Teeteto, livro por PLATÃO

O que é o Conhecimento?

Essa é a pergunta do Teeteto de Platão, uma questão espistemológica que corresponde à dificuldade do pedido para que uma pessoa enxergue os seus próprios olhos, ou do pedido a um peixe para que ele defina no que consiste o nadar. Se a operação elementar da mônada é a Percepção, como ela pode qualificar essa ação em comparação com algum outro ato que não seja o mesmo?

É claro que só podemos ver nossos olhos através de um espelho, ou seja, de um reflexo, e que esta visão não é tão perfeita ou direta quanto a das outras coisas. Essa dificuldade pode ser aceita, ou não, conforme a pessoa seja mais amorosa ou mais furiosa a respeito do domínio gnóstico da realidade.

A própria importância da pergunta já denuncia um certo sabor gnóstico, derivado de uma perspectiva de desconfiança misturada com a curiosidade natural. Na experiência ordinária, traduzimos conhecer por saber, ou por perceber, ou por intuir, ou por entender, ou por inteligir, etc., meio que indiscriminadamente. Detalhamos apenas um conceito ou uma definição mais precisa, pelo que seja necessário a uma finalidade exterior. Uma dessas finalidades pode ser a dúvida gnóstica a respeito da integridade da experiência humana.

A Filosofia se inaugura sob os auspícios da pretensão de possuir uma episteme acima de toda doxa. Nesse intuito é claro que é preciso produzir uma epistemologia que sirva como crítica da opinião, ou da imagem da verdade.

O que nós precisamos nos perguntar é: até que ponto isso convém a nós?

Monadofilicamente, o conhecimento é o produto da Percepção, enquanto conteúdo de consciência. Se este produto é obtido pela sensação, ou pela memória, ou pela imaginação, etc., isso já é indiferente e posterior ao dado da Percepção enquanto ação do Intelecto humano.

Mas vejamos a abordagem platônica do tema.

Até aqui, tudo bem. A afirmação de Teeteto é razoável e intuitiva.

Mas é claro que não pode ser satisfatório. Mais adiante, para construir essa insatisfação, encontramos uma proposta interessante.

Sócrates fez Teeteto afirmar, ao longo do caminho, que aquilo que aparece também possui ser. Mas reparem que isso não foi originalmente afirmado por Teeteto, que apenas afirmou a primeira parte da proposição socrática, ou seja, que a percepção é conhecimento.

Platão não aceita que a Percepção conheça apenas a representação das coisas, e não as coisas mesmas, pois ele procura justamente ligar sua epistemologia à ontologia: ele precisa que o ser humano conheça a verdade do ser tal como é, e não apenas tal como lhe pareça, caso contrário o ideal filosófico da episteme terá que ser abandonado.
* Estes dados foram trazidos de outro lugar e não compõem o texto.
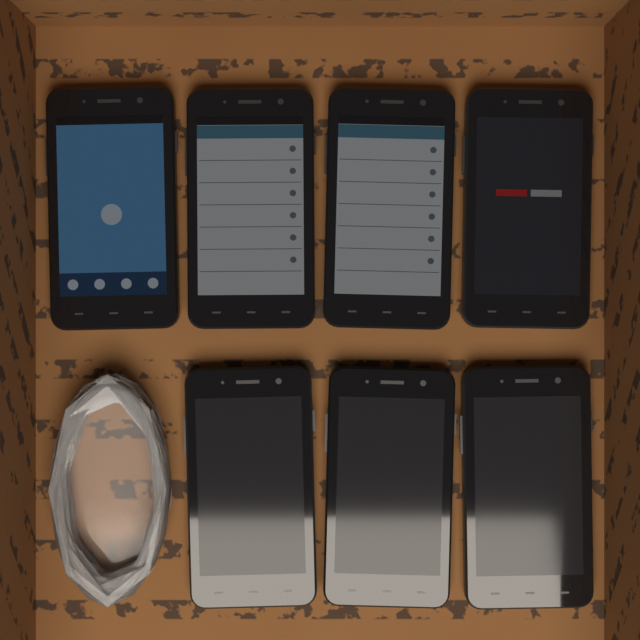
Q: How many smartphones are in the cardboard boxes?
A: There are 7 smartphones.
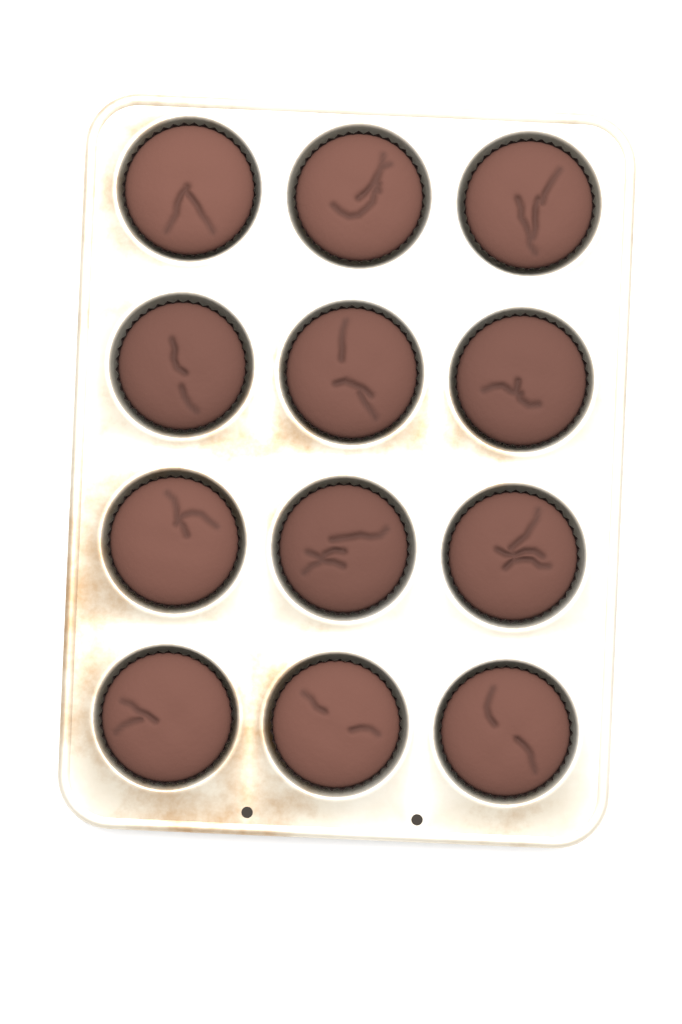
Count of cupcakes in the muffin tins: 12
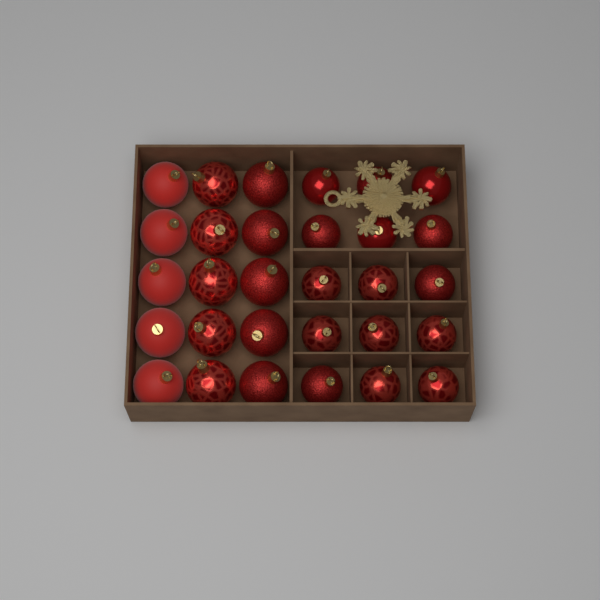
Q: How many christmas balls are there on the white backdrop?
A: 30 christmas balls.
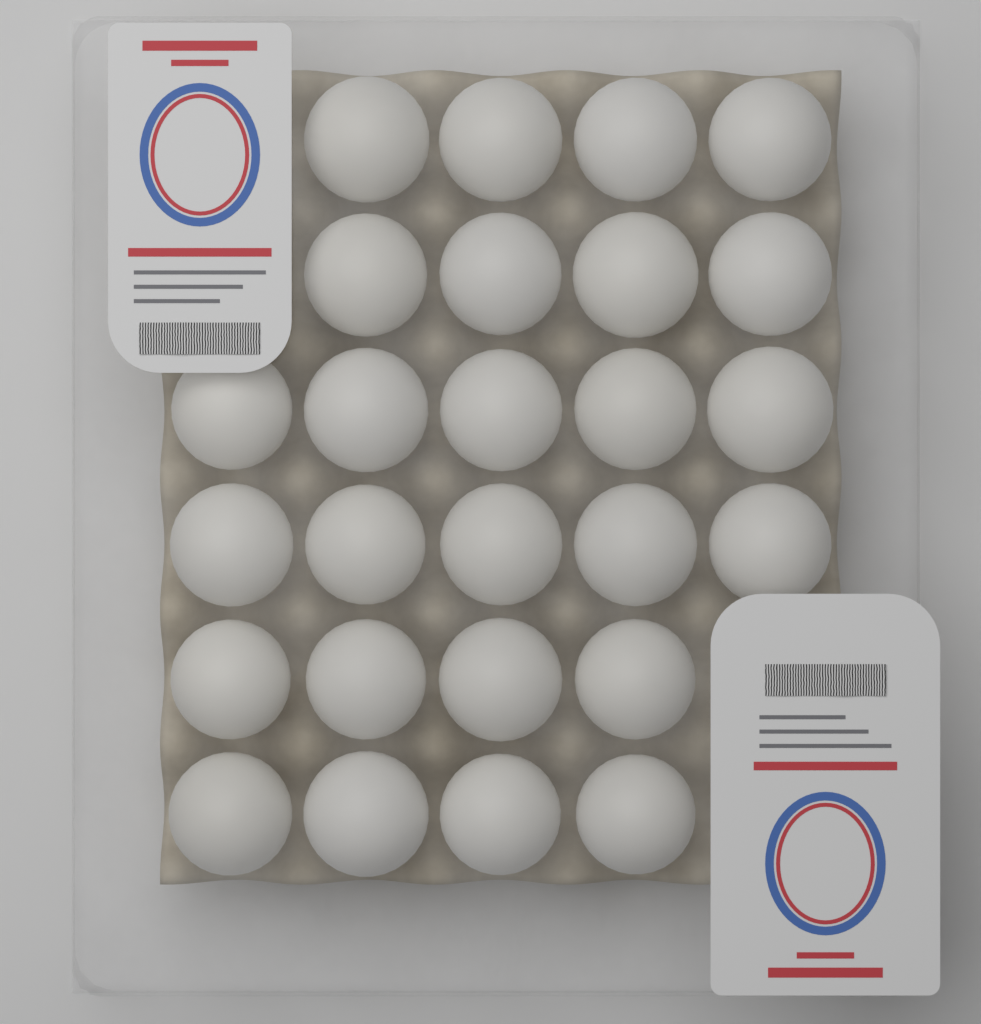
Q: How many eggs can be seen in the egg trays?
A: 26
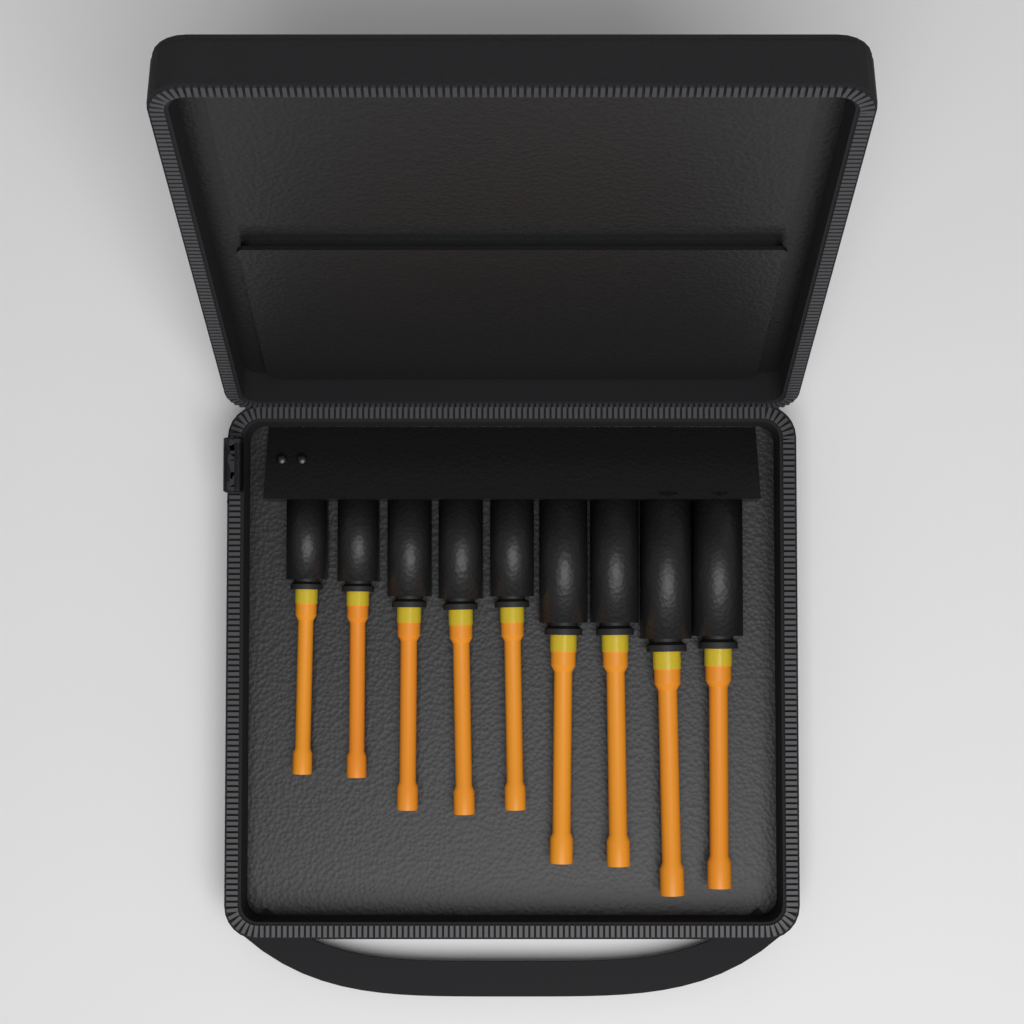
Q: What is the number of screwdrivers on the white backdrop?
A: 9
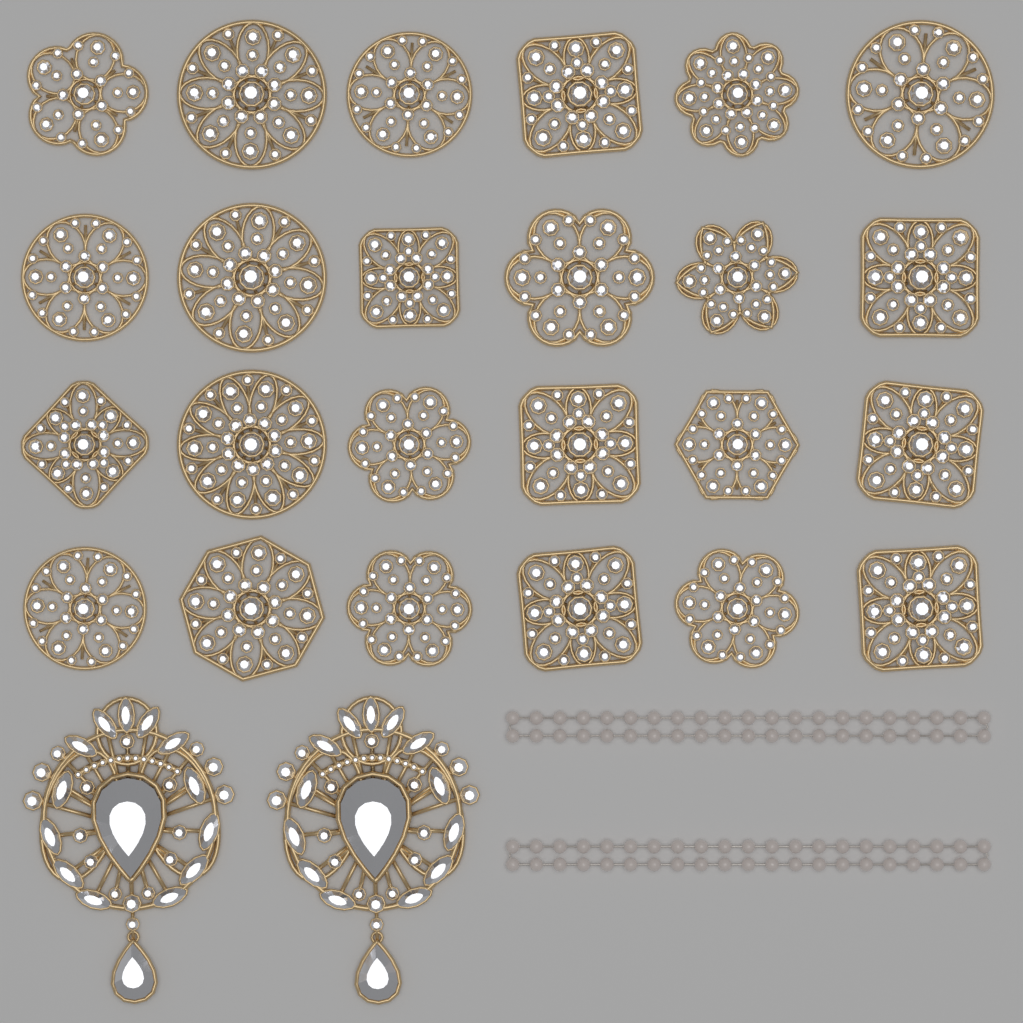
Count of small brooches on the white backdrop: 24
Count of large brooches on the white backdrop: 2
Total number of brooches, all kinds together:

Dada essa premissa platônica, foi preciso forçar o argumento de Teeteto a afirmar o que não era originalmente dito: que a percepção produz o conhecimento da verdade do ser tal como é. Mas isto sempre será inviável.

Mas qual seria a base do pensamento platônico, que lhe moveu a alma a desejar o reconhecimento da conexão entre ser e conhecer, entre ontologia e epistemologia?

Abaixo encontramos uma pista, no próprio texto do Teeteto.

A negação do Permanente, ou do Uno, era uma das idéias mais importantes a que Platão se dignou tratar e combater, com justiça, na defesa do princípio parmenídico da identidade do Ser.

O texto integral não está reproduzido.